Skip to main content
General comments and recommendations

General comment No. 4 on Article 24 - the right to inclusive education


25 November 2016

UN symbol


Committee on the Rights of Persons with Disabilities


The Committee, at its 12th session in September 2014, decided to devote one day of its 13th session to a general discussion on the right to education for persons with disabilities on 15 April 2015.

At its 14th session, the Committee on the Rights of Persons with Disabilities decided to make a call for written input regarding its draft of general comment no. 4 on the right to inclusive education, article 24 of the UN Convention on the Rights of Persons with Disabilities.


Recognition of inclusion as the key to achieving the right to education has strengthened over the past 30 years and is enshrined in the Convention on the Rights of Persons with Disabilities, the first legally binding instrument to contain a reference to the concept of quality inclusive education. Sustainable Development Goal 4 too affirms the value of inclusive, quality and equitable education.

Despite the progress achieved, however, the Committee is concerned that profound challenges persist. Many millions of persons with disabilities continue to be denied the right to education.

Ensuring the right to inclusive education entails a transformation in culture, policy and practice in all formal and informal educational environments to accommodate the differing requirements and identities of individual students, together with a commitment to removing the barriers that impede that possibility. It involves strengthening the capacity of the education system to reach out to all learners. It focuses on the full and effective participation, accessibility, attendance and achievement of all students, especially those who, for different reasons, are excluded or at risk of being marginalized.

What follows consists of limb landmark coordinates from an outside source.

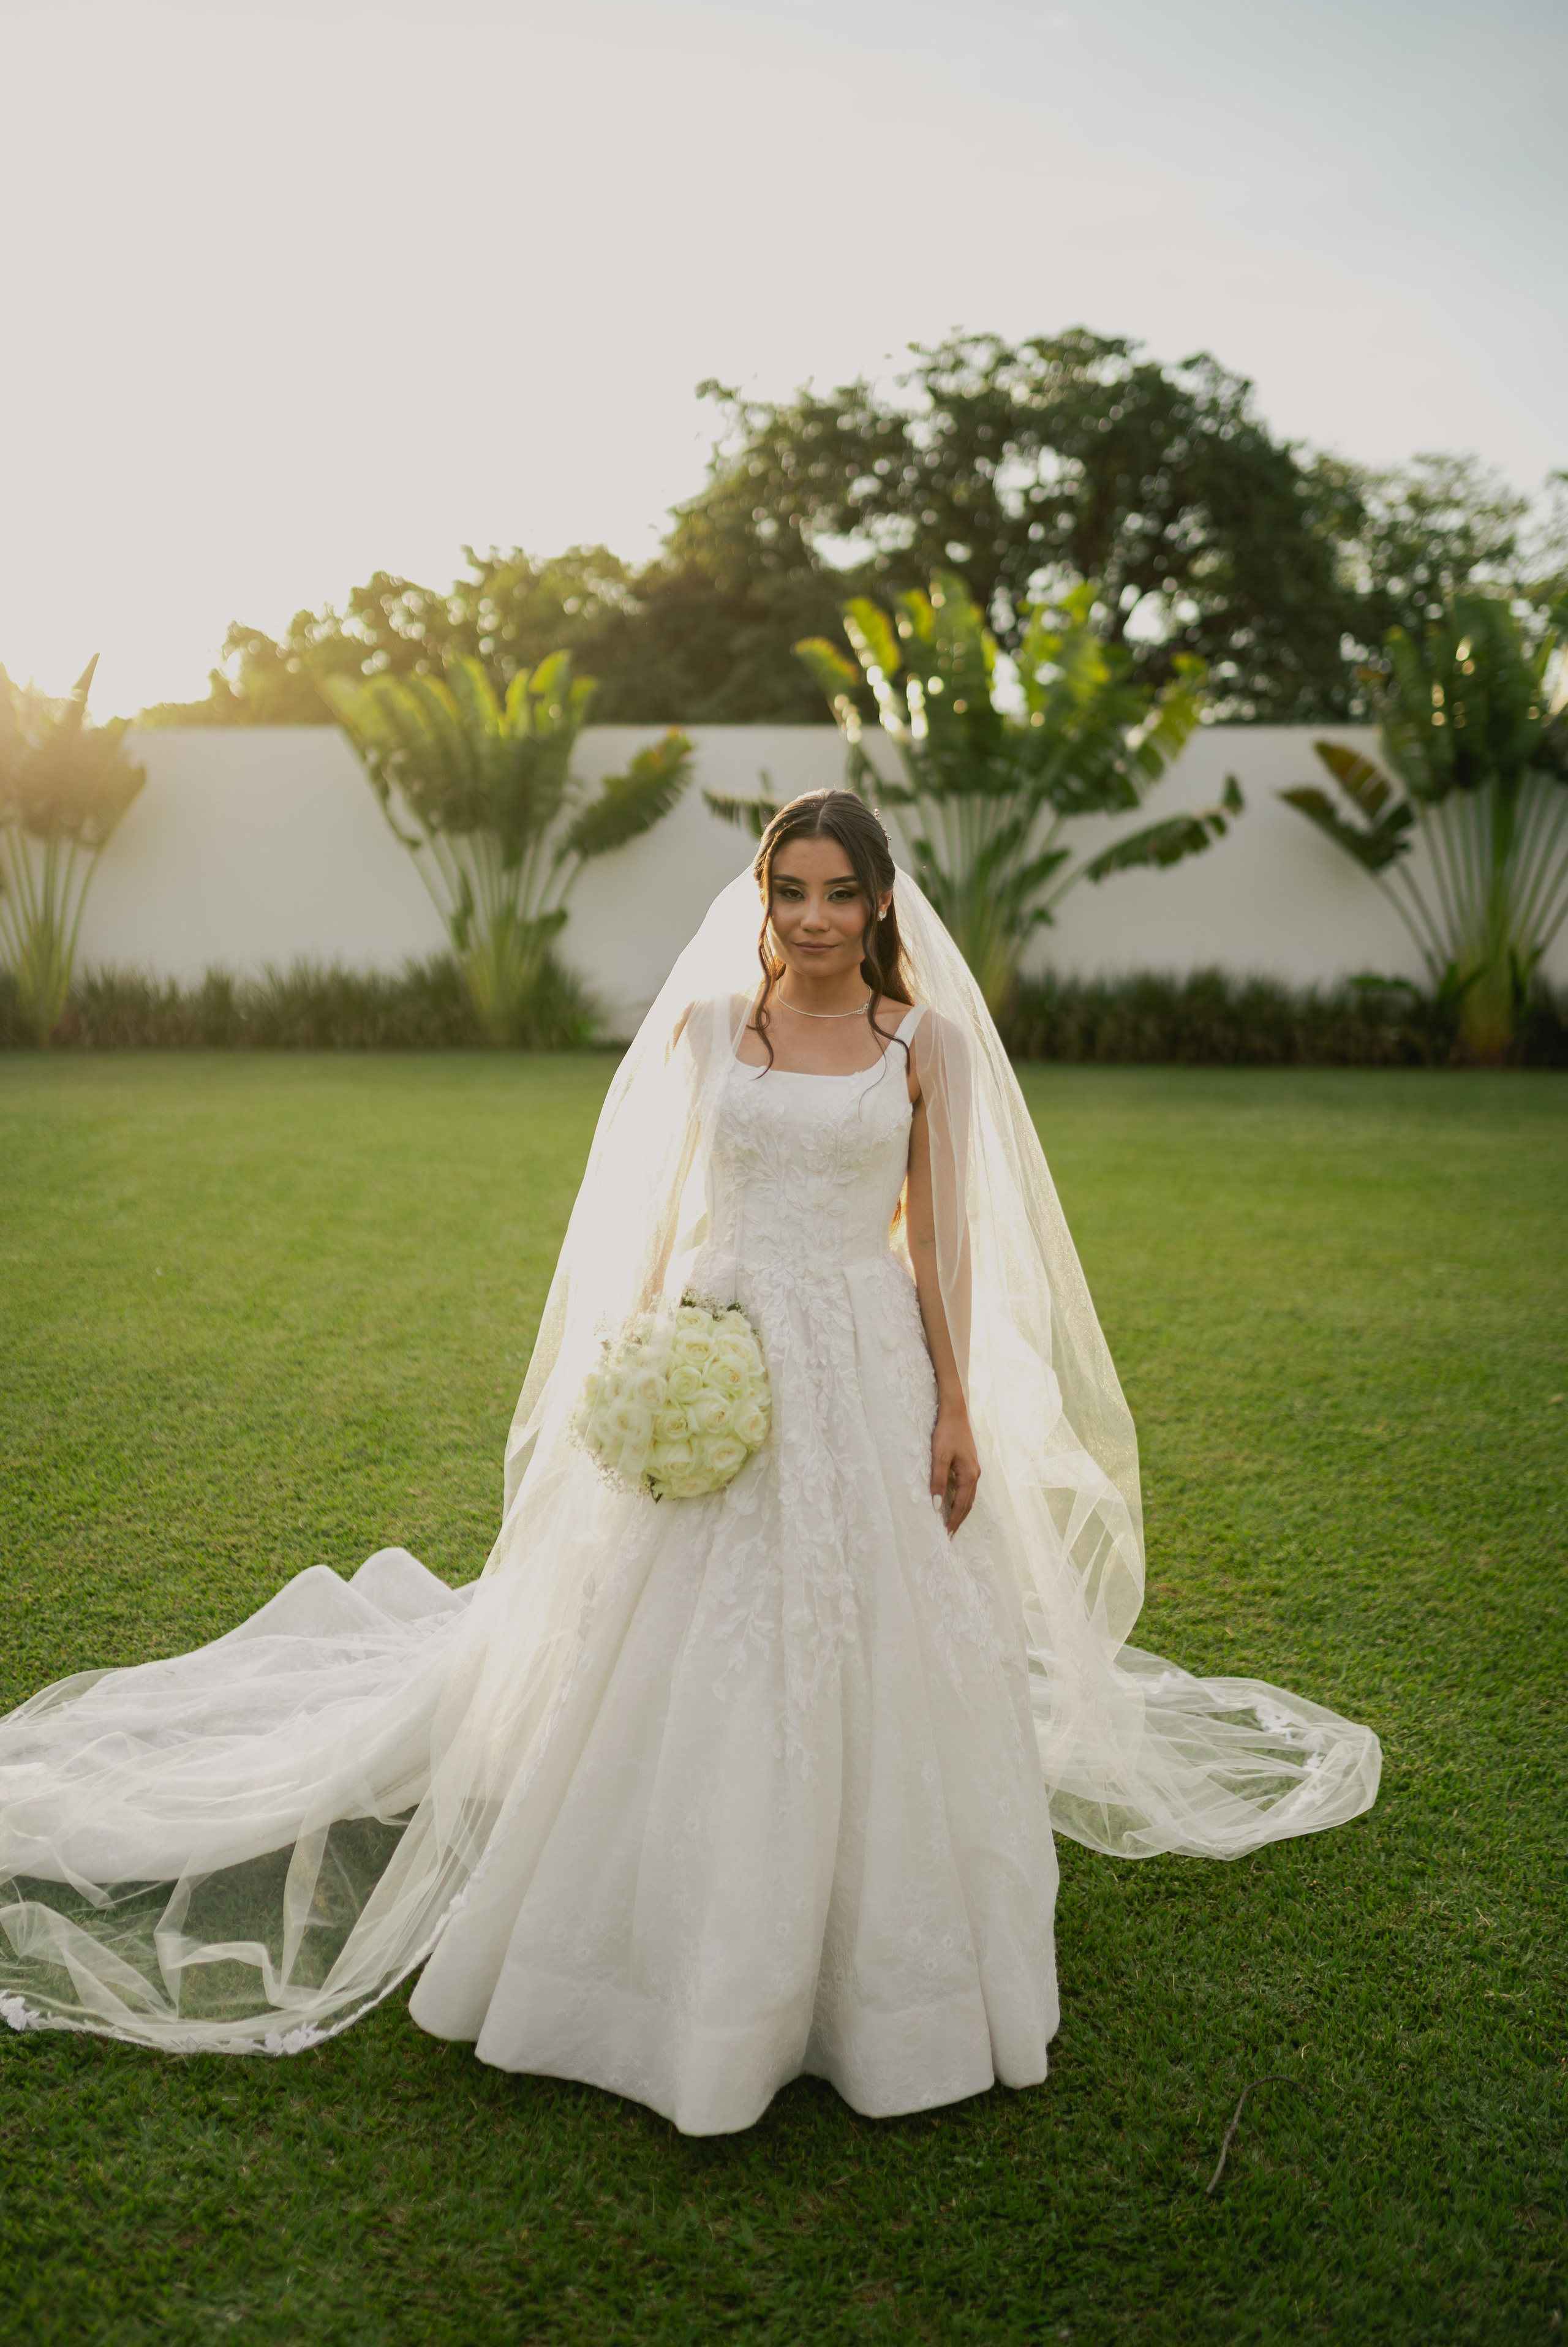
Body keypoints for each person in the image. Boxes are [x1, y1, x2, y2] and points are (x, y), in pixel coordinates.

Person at [0, 791, 1379, 2136]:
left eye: (841, 892)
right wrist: (647, 1365)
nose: (815, 916)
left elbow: (937, 1244)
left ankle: (875, 1972)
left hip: (861, 1353)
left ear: (881, 902)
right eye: (792, 890)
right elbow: (653, 1215)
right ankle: (639, 1942)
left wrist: (956, 1404)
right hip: (720, 1344)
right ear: (763, 897)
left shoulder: (923, 1046)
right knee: (676, 1628)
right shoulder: (714, 1025)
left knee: (872, 1631)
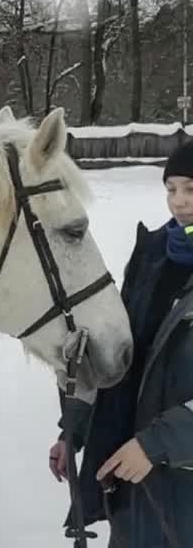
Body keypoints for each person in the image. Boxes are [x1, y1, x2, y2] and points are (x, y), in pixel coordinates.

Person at [49, 140, 193, 547]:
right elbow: (120, 355)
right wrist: (74, 429)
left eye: (191, 189)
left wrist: (155, 445)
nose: (179, 202)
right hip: (132, 480)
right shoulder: (153, 256)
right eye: (171, 188)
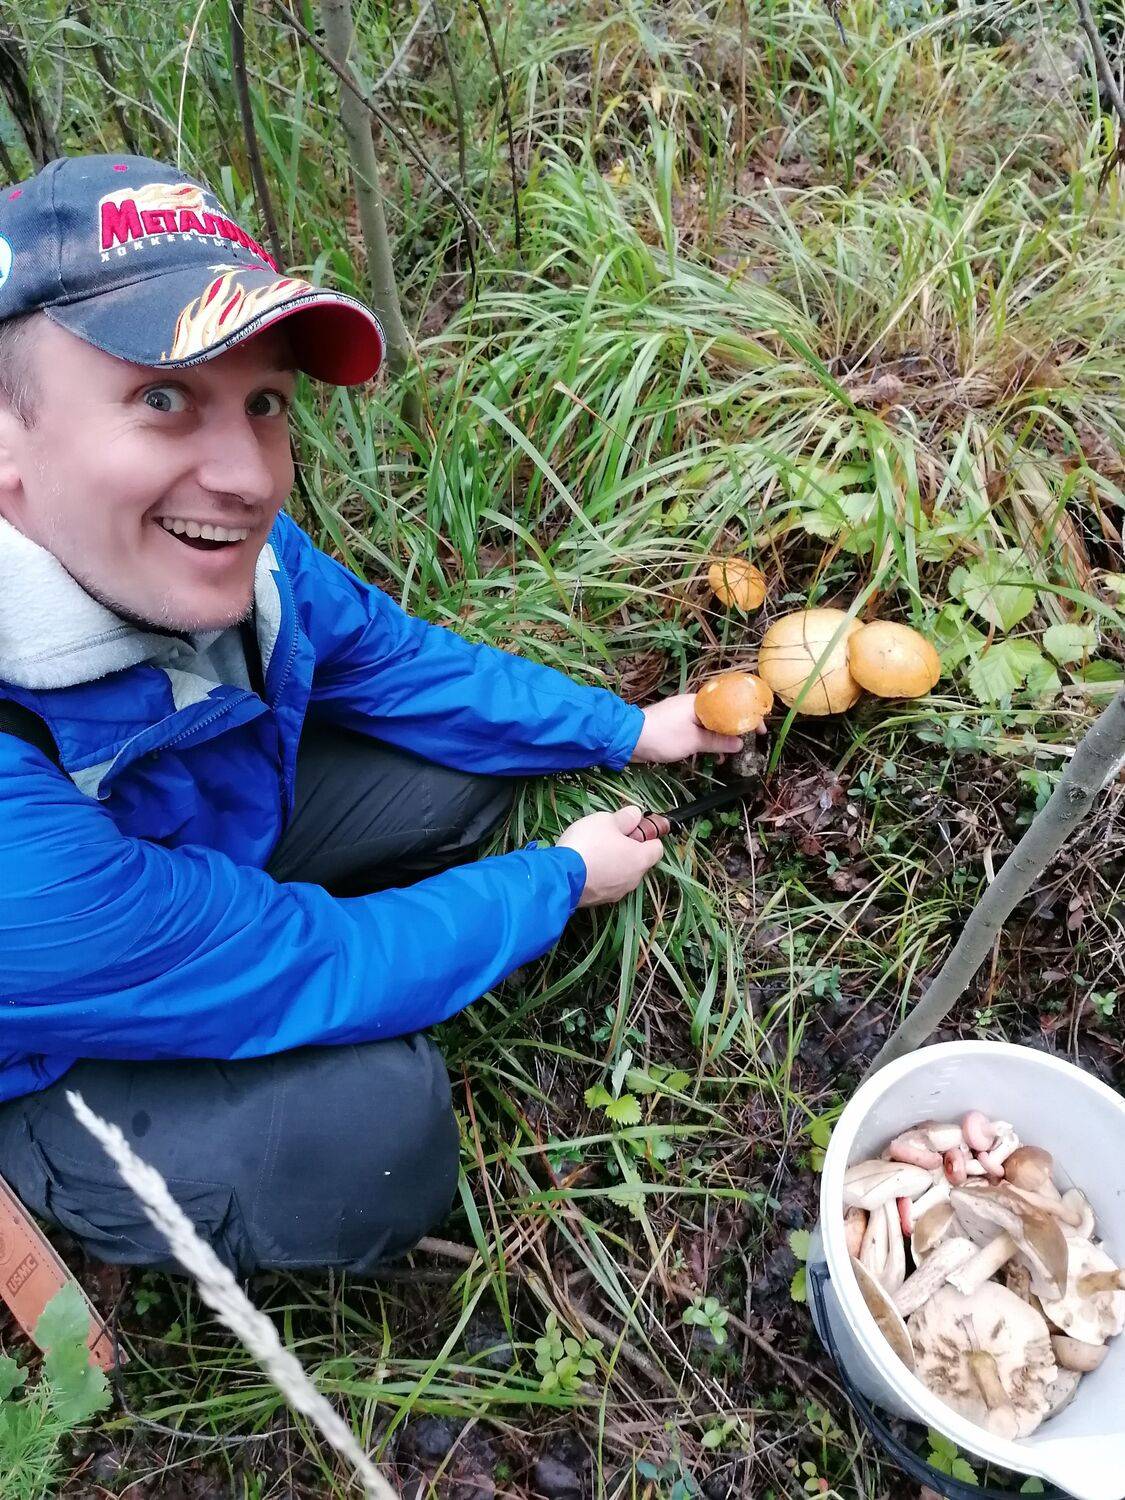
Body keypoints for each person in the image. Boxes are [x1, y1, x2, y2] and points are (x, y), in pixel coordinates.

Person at [0, 155, 746, 1280]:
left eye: (263, 403)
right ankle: (48, 1170)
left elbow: (400, 667)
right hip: (40, 1026)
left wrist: (628, 729)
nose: (249, 477)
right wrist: (558, 881)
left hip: (176, 845)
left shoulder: (237, 558)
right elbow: (312, 959)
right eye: (162, 398)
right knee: (371, 1138)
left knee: (464, 770)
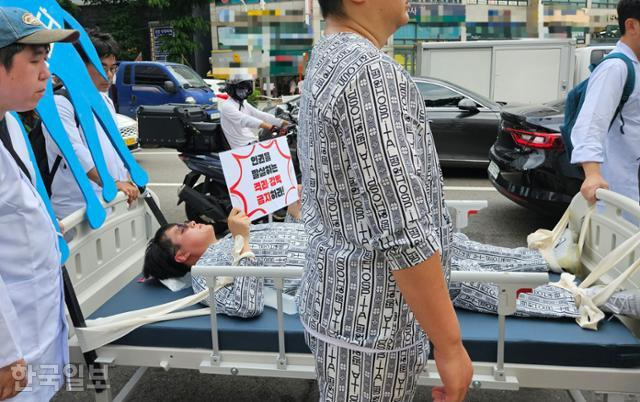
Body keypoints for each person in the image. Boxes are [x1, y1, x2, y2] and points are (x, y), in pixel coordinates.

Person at [297, 1, 473, 401]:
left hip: (339, 310)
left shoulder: (326, 56)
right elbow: (403, 230)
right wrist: (449, 345)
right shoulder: (368, 72)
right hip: (373, 323)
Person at [0, 7, 79, 401]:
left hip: (35, 319)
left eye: (46, 60)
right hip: (11, 339)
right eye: (35, 61)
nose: (47, 73)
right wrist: (3, 354)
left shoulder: (10, 121)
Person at [142, 204, 305, 317]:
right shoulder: (204, 275)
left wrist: (294, 214)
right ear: (182, 255)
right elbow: (245, 307)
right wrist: (242, 241)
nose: (191, 222)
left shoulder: (228, 237)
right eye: (184, 229)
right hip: (324, 270)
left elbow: (284, 245)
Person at [44, 29, 139, 220]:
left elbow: (113, 148)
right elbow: (75, 152)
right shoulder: (61, 102)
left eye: (112, 68)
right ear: (80, 65)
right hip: (78, 208)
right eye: (101, 67)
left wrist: (127, 178)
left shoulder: (104, 101)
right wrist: (111, 183)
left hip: (112, 200)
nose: (109, 75)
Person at [571, 0, 640, 206]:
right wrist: (592, 174)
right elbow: (591, 122)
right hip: (620, 191)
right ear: (632, 25)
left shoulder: (635, 66)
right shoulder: (615, 67)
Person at [219, 74, 289, 149]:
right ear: (232, 89)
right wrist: (271, 127)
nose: (245, 91)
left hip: (252, 142)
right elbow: (245, 120)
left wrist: (282, 122)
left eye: (246, 88)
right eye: (241, 88)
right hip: (241, 148)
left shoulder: (242, 103)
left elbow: (260, 115)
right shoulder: (227, 106)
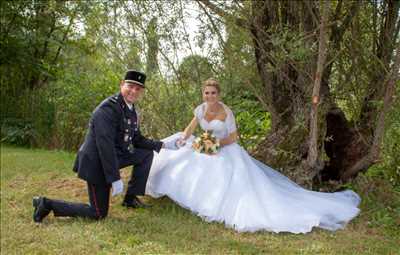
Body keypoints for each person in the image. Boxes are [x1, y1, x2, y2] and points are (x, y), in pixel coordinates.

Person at [146, 78, 361, 233]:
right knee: (181, 155)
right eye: (206, 93)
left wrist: (216, 144)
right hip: (205, 143)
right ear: (203, 94)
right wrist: (185, 138)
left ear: (218, 95)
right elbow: (190, 128)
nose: (209, 96)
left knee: (220, 172)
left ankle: (212, 204)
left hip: (224, 147)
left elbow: (234, 136)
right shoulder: (200, 109)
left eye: (213, 93)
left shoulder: (226, 111)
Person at [32, 70, 179, 223]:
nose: (133, 91)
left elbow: (136, 139)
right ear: (122, 85)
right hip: (96, 162)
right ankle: (46, 203)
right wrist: (114, 178)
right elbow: (105, 146)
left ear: (141, 91)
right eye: (130, 86)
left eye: (138, 89)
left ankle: (130, 199)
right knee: (98, 213)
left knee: (146, 154)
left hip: (115, 156)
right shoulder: (107, 109)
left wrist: (163, 145)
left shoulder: (132, 110)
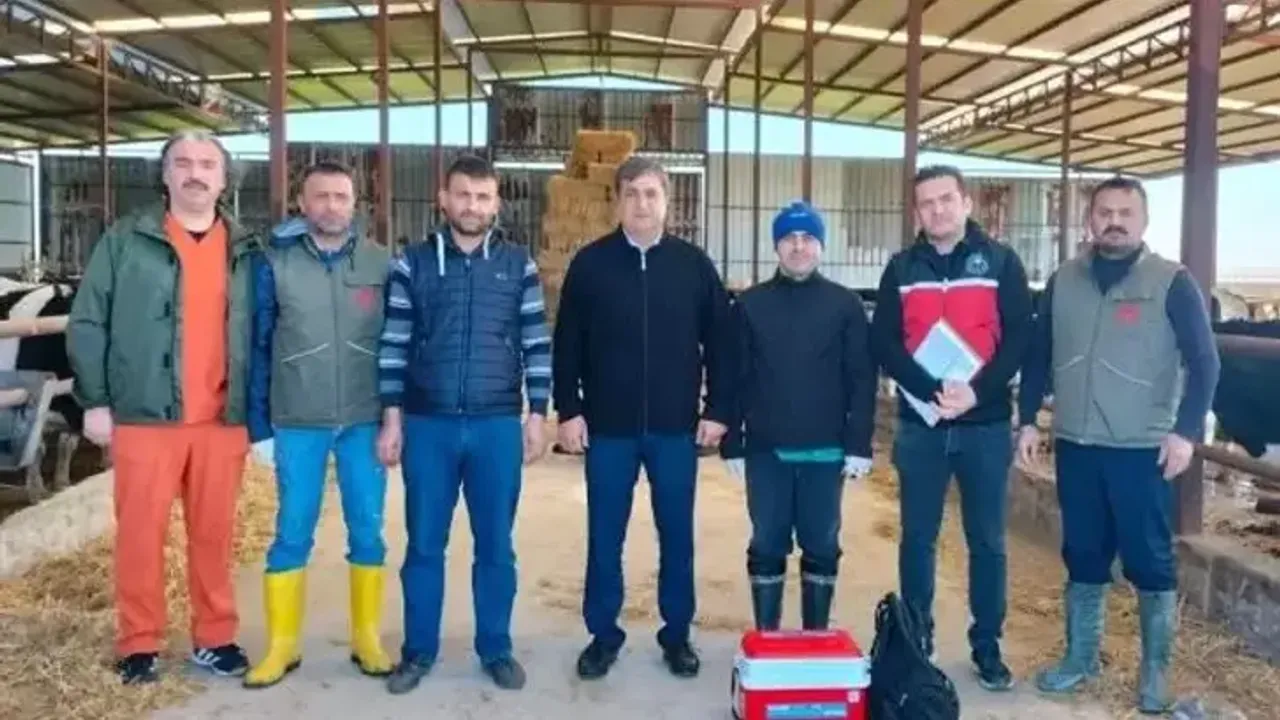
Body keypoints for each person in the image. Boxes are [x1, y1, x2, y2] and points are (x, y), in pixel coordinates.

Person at [1018, 176, 1220, 714]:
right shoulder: (1063, 280)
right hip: (1076, 443)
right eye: (1104, 212)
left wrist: (1185, 431)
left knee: (1149, 558)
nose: (1114, 221)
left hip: (1141, 449)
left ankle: (1154, 675)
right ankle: (1081, 658)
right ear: (1090, 219)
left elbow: (1205, 362)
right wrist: (1028, 420)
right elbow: (1038, 354)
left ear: (1144, 220)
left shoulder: (1172, 282)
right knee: (1083, 552)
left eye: (1125, 212)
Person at [67, 131, 260, 685]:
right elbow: (88, 320)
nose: (196, 173)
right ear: (166, 174)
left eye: (207, 164)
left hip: (222, 418)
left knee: (215, 535)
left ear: (223, 179)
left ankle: (214, 637)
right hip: (144, 415)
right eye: (184, 163)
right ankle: (139, 642)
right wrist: (95, 400)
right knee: (140, 534)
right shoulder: (125, 240)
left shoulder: (247, 249)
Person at [552, 156, 734, 681]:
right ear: (617, 201)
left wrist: (718, 409)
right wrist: (569, 410)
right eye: (631, 193)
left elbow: (722, 341)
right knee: (604, 536)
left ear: (667, 201)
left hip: (676, 429)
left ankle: (677, 634)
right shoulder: (590, 265)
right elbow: (567, 343)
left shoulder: (693, 266)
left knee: (676, 535)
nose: (641, 203)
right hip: (608, 428)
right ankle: (603, 635)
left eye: (652, 193)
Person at [377, 154, 552, 693]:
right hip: (428, 423)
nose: (472, 206)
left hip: (496, 423)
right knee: (424, 545)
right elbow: (394, 344)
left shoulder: (518, 265)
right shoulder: (412, 264)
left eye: (482, 197)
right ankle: (418, 651)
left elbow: (536, 343)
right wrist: (392, 419)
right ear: (444, 200)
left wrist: (537, 413)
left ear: (495, 204)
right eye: (463, 195)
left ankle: (495, 647)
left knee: (496, 544)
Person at [870, 164, 1032, 691]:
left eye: (946, 199)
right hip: (922, 424)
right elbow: (885, 342)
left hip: (985, 425)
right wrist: (931, 389)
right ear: (916, 212)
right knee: (918, 537)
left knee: (986, 539)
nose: (937, 210)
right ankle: (918, 641)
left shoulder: (1001, 263)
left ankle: (987, 645)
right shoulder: (901, 268)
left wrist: (976, 391)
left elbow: (1018, 339)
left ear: (966, 203)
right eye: (926, 203)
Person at [241, 161, 393, 688]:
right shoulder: (273, 263)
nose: (331, 206)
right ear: (302, 204)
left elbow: (399, 342)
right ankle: (281, 646)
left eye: (341, 196)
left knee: (368, 529)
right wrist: (258, 426)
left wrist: (395, 416)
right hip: (297, 419)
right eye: (321, 196)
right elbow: (258, 345)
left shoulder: (380, 262)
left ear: (355, 204)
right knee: (291, 531)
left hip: (364, 419)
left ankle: (367, 638)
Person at [721, 201, 877, 632]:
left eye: (808, 238)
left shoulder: (845, 305)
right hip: (766, 450)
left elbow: (861, 377)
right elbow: (735, 375)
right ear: (776, 246)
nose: (798, 246)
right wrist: (733, 441)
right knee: (767, 542)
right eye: (789, 238)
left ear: (820, 246)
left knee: (821, 542)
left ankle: (815, 636)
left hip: (825, 451)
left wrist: (859, 442)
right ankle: (768, 637)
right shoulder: (750, 305)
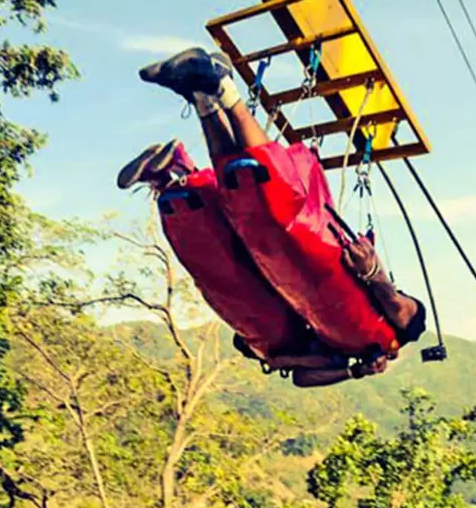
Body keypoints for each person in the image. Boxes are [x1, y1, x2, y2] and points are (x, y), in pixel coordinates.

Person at [117, 47, 426, 387]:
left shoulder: (342, 347)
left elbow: (301, 378)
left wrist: (354, 370)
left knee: (242, 194)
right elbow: (395, 304)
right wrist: (371, 272)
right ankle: (224, 90)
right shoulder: (402, 327)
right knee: (274, 199)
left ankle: (201, 101)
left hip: (286, 278)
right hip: (322, 257)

Inclusion involves access to and progress in high-quality formal and informal education without discrimination. Inclusion seeks to enable communities, systems and structures to combat discrimination, including harmful stereotypes, recognize diversity, promote participation and overcome barriers to learning and participation for all by focusing on the well-being and success of students with disabilities. It requires an in-depth transformation of education systems in legislation, policy and the mechanisms for financing, administering, designing, delivering and monitoring education.